Ambrósio, tanto como a avistou, disse num ímpeto de indignação:
— Vens experimentar, fero basilisco destes montes, se com a tua presença verterão ainda sangue as feridas deste miserável, a quem a tua crueldade tirou a vida? ou vens vangloriar-te, contemplando as cruéis façanhas da tua índole? ou desejas observar dessa altura, como Nero o incêndio de Roma, os efeitos da tua barbaridade? ou pisar arrogante este desastrado cadáver, como a ingrata filha fez ao de Sérvio Túlio? Dize já a que vens, ou o que é que mais te agrada, que por eu saber que os pensamentos de Crisóstomo nunca em vida deixaram de te obedecer, farei que, ainda depois da sua morte, por ele te obedeçam os que se chamaram, e foram seus amigos.

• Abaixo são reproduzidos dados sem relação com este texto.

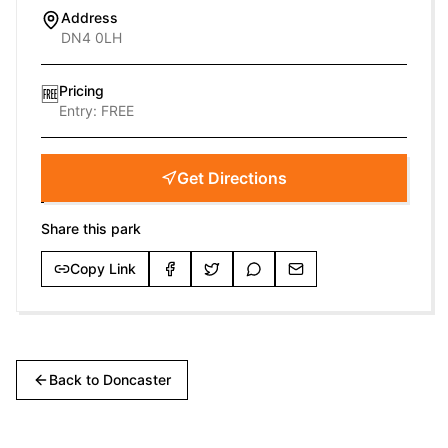
Address
DN4 0LH
Pricing
🆓
Entry:
FREE
Get Directions
Share this park
Copy Link
Back to
Doncaster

— Não venho, Ambrósio, a nada disso que dizes — respondeu Marcela — venho só a defender-me, e mostrar quão fora de razão andam todos os que me culpam do que penam, e da morte de Crisóstomo. Por isso, rogo a quantos aqui sois me atendais, que não será necessário muito tempo, nem muitas palavras, para persuadir de tão clara verdade os assisados. Fez-me o céu formosa, segundo vós outros encareceis; e tanto, que não está em vossa mão o resistirdes-me; e, pelo amor que me mostrais, dizeis (e até supondes) que esteja eu obrigada a corresponder-vos. Com o natural entendimento que Deus me deu, conheço que toda a formosura é amável; mas não entendo que em razão de ser amada seja obrigada a amar, podendo até dar-se que seja feio o namorado da formosura. Ora sendo o feio aborrecível, fica muito impróprio o dizer-se: “quero-te por formosa; e tu, ainda que eu o não seja, deves também amar-me”. Mas, ainda supondo que as formosuras sejam de parte a parte iguais, nem por isso hão-de correr iguais os desejos, porque nem todas as formosuras cativam; algumas alegram a vista, sem renderem as vontades.